Pot lovers, beware: Your favorite drug could kill your pet. Candace Braden, the owner of a 4-year-old boxer/blue heeler mix named Finn, had to learn this lesson the hard way when she brought Finn to a party in January and he accidentally ate a pot cookie, according to a report.
Braden told The Coloradoan she found Finn “stiff and unresponsive” the morning after the party and realized later he was suffering from marijuana toxicity.
“His jaw was locked. His brown eyes, barely open, couldn’t register his owner’s panicked face. He was high,” the outlet reported of the dog owner’s terrifying experience. “I was pretty much having a nervous breakdown,” Braden told the paper. “It’s really scary to see your baby like that.”
She rushed the typically friendly and energetic pup to an emergency animal hospital when he started to “seize” and “dribble urine.”
Finn was being tested to determine what had poisoned him and Braden realized the dog must’ve accidentally ingested a marijuana-laden “edible” at the party the night before.
She said partygoers were eating weed cookies and one of her friends stuffed one in their pocket, where Finn apparently found it and gobbled it down, the report stated.
Marijuana Affects Dogs Differently Than Humans
It’s toxic for dogs and could be fatal in large doses. “The lethargy and fogginess that might make a pot brownie fun for a human can render a dog incapable of basic functions. In rare cases … a dog can undergo gradual paralysis and die,” the outlet wrote, adding that fatal cases are rare.
Finn was given charcoal to help him vomit out the pot, and 12 hours and $1,000 in vet bills later, he was safe to go home. Braden said six weeks later Finn is back to his normal, “happy-go-lucky self with no lasting effects.”
When formulated the right way, medical marijuana can actually help pets, according to reports. Some veterinarians have created medical marijuana products that are safe for pets — and owners report it’s helped cats and dogs that suffer from nerves, chronic pain and mood disorders.

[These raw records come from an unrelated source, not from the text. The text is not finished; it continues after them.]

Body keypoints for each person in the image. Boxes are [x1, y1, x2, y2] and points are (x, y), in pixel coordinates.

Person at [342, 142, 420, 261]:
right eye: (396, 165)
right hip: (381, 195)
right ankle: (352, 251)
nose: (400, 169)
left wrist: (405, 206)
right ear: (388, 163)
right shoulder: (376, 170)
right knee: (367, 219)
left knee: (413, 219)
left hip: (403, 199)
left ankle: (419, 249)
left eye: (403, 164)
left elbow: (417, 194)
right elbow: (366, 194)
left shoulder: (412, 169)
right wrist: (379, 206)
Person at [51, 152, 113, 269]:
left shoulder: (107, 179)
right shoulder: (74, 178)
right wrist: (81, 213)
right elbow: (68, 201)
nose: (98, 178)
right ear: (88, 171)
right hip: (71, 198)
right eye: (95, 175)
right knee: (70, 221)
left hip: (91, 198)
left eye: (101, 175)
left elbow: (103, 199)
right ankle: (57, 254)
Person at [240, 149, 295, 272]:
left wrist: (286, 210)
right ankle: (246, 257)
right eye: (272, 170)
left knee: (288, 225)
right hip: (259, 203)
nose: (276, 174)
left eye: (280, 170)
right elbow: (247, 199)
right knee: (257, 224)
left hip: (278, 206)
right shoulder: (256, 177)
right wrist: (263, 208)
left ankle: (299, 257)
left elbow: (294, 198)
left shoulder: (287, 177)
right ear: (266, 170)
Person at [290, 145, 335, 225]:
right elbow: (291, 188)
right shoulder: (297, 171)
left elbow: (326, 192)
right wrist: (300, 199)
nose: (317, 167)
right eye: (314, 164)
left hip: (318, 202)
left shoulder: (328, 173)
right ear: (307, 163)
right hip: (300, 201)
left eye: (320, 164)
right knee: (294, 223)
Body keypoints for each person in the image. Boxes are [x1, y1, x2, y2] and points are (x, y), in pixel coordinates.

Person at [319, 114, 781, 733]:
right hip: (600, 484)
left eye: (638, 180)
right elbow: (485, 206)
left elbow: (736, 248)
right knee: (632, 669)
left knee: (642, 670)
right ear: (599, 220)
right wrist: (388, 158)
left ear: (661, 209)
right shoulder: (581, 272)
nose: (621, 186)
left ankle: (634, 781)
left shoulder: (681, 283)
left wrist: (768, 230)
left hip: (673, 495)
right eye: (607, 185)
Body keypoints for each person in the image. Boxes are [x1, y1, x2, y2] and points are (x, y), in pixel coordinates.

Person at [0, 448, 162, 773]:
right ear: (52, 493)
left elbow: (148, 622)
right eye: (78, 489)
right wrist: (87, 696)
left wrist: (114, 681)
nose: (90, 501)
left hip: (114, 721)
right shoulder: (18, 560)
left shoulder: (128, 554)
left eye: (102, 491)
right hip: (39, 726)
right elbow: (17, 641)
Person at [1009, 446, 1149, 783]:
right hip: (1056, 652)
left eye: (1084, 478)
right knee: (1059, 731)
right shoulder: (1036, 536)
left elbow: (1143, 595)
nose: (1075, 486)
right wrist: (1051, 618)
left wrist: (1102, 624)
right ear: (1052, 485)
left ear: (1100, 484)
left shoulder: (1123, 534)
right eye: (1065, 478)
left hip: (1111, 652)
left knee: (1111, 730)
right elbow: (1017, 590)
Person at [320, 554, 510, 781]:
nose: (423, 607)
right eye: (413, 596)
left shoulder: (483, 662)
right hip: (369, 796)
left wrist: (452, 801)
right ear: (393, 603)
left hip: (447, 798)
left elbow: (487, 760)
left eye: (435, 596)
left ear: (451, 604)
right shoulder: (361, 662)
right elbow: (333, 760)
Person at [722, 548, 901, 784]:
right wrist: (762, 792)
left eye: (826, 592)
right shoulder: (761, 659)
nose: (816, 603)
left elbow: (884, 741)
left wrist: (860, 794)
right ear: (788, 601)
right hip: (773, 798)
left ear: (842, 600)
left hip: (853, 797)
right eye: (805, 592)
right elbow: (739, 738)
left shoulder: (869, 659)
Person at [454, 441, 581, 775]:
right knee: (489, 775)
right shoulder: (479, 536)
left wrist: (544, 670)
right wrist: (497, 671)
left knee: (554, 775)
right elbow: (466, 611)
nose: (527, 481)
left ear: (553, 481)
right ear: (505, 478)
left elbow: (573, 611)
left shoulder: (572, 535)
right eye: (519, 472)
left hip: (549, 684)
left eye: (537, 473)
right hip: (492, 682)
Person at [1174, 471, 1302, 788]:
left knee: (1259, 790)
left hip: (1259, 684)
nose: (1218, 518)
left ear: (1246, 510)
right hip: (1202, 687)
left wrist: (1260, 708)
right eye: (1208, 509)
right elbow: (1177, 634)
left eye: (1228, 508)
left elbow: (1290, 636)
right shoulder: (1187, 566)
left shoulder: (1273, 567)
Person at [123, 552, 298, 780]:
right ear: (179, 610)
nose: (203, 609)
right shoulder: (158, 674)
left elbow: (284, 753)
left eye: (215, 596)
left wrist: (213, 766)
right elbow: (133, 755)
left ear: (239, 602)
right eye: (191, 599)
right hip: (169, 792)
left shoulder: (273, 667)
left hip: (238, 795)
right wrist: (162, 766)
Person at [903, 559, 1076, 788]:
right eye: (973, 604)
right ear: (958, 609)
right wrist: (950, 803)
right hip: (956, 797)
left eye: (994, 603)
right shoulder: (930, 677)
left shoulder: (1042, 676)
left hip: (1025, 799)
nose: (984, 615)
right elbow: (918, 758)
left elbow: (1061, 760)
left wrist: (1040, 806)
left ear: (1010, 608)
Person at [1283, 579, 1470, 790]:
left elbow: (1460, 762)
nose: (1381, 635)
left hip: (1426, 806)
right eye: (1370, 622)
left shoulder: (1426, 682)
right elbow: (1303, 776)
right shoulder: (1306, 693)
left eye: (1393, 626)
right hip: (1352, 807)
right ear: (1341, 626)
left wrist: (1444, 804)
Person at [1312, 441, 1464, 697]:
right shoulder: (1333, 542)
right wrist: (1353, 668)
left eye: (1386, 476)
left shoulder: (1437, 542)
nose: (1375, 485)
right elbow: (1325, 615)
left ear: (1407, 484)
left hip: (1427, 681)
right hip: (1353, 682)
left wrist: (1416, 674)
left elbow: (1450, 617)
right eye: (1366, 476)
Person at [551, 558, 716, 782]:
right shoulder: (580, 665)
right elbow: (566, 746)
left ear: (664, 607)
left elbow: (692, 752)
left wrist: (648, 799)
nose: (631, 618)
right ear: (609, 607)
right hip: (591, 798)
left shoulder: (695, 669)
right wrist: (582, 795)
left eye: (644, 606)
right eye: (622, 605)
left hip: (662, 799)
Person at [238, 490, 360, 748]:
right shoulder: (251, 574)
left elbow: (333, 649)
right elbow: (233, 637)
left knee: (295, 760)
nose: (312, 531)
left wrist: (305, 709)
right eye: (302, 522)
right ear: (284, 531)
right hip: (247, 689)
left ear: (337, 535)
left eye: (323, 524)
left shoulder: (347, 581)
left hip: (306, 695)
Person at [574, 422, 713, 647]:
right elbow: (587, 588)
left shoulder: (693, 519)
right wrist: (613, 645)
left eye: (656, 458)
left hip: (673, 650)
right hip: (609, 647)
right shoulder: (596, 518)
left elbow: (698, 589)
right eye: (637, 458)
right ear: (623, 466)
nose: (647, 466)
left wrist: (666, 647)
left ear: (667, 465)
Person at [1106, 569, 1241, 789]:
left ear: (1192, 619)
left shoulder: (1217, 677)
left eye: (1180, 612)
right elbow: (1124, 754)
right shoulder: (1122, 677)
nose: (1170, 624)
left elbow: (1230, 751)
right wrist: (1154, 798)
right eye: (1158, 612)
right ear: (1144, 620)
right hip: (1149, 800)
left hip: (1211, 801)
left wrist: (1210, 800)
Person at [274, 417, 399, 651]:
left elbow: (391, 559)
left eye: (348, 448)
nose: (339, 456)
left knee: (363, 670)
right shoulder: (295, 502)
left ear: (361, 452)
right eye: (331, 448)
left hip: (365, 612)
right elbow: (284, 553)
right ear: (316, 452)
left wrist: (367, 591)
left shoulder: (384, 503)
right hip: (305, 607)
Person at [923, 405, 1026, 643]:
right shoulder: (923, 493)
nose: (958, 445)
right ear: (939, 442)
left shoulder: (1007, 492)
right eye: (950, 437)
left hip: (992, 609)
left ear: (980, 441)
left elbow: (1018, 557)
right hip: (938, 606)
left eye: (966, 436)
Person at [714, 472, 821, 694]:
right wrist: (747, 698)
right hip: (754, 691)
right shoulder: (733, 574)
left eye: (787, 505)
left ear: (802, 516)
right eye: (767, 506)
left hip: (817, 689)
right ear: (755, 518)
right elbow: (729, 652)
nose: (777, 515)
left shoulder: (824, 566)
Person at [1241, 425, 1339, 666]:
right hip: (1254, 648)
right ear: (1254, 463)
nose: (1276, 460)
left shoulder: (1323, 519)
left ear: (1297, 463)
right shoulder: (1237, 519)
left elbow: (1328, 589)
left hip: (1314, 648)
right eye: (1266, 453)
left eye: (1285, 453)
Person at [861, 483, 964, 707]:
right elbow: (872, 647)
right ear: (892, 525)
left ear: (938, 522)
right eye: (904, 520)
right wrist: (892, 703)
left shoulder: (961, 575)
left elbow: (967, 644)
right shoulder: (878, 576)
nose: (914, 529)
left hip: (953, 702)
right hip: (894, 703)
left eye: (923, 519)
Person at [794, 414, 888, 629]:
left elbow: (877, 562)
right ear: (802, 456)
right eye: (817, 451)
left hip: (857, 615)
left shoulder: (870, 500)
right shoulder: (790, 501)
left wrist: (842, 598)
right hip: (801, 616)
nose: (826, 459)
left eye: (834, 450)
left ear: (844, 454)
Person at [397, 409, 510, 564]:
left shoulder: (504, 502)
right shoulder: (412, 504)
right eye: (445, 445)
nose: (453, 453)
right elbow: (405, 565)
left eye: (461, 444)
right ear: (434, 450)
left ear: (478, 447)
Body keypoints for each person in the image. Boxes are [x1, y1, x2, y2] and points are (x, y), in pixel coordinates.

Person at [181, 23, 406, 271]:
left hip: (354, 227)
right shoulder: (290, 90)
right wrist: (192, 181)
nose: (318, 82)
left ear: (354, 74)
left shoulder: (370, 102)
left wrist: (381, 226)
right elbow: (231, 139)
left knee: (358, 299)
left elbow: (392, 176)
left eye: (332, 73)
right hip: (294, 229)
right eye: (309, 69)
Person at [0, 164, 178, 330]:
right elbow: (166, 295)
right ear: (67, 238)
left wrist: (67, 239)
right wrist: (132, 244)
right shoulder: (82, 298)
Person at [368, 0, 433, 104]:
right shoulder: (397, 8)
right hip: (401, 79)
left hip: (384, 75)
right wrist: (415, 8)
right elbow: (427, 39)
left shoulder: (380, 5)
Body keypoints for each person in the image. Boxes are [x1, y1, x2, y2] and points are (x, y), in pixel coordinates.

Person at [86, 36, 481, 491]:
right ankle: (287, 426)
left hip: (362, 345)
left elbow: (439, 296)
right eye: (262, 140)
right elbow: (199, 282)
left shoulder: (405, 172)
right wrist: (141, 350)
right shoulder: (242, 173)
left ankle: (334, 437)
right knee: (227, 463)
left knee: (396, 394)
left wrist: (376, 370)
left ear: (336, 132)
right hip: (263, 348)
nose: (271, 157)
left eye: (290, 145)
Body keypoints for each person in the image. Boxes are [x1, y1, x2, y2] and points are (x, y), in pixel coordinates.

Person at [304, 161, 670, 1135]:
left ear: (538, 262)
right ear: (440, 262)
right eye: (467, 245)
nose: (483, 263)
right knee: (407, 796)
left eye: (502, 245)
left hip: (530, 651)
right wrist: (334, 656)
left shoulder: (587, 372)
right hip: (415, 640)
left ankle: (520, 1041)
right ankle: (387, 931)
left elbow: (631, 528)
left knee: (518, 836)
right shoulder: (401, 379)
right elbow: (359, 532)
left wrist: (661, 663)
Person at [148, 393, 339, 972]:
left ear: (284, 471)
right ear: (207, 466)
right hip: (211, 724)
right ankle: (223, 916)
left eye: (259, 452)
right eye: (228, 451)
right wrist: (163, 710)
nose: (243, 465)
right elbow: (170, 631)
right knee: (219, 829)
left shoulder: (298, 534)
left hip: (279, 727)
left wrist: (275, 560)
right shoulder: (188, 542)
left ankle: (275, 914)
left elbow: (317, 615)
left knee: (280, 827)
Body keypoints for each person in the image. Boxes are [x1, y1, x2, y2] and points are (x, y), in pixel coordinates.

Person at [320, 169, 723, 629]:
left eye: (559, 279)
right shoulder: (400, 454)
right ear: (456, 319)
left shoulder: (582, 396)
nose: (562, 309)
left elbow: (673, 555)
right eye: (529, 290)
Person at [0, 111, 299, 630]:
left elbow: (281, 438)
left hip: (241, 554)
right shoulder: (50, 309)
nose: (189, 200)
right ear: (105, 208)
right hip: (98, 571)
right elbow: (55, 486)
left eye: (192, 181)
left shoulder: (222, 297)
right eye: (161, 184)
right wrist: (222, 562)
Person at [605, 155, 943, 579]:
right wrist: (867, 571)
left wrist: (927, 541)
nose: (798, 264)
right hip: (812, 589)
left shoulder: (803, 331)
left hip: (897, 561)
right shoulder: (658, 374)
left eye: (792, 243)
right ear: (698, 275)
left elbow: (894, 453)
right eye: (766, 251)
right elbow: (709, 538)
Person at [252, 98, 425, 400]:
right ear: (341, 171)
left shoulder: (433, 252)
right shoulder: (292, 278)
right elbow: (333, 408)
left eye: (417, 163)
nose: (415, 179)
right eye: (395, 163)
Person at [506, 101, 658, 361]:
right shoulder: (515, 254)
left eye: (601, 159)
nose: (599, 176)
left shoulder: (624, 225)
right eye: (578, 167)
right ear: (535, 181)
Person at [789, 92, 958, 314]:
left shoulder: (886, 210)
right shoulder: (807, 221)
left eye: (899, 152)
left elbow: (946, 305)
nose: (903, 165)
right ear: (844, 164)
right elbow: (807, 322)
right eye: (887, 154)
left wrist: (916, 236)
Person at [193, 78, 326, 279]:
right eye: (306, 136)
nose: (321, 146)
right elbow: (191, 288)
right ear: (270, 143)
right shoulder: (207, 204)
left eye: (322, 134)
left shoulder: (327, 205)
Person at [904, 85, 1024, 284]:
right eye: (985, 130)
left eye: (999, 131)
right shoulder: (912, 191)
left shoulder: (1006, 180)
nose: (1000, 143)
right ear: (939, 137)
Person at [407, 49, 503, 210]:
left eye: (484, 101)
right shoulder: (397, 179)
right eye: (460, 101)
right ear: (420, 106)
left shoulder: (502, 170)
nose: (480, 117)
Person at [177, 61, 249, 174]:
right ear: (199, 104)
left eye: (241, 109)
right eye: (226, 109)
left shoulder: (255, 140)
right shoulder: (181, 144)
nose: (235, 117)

But these are specially designed products with dosage prescribed by a veterinarian. They don’t have a high presence of THC, the psychoactive ingredient in the marijuana plant that makes humans and pets high, and consist primarily of CBD, the medicinal chemical of the plant that doesn’t have psychoactive effects.
Despite the mounting body of evidence showing marijuana to be extremely beneficial for people suffering from things like cancer, chronic pain and depression, research shows users need to take extreme care in storing their medicine and recreational pot in a place animals can’t access.
The Coloradoan reported veterinarians at Fort Collins Veterinary Emergency and Rehabilitation, about 60 miles north of Denver, see between five and 10 cases per week of marijuana toxicity in dogs. They also cited a 2012 study in which researchers found a positive correlation between marijuana toxicity cases in dogs and medical marijuana licenses in Colorado.
Veterinarians recommend bringing any animal that might have ingested marijuana to an animal hospital as soon as possible and to not fear any repercussions.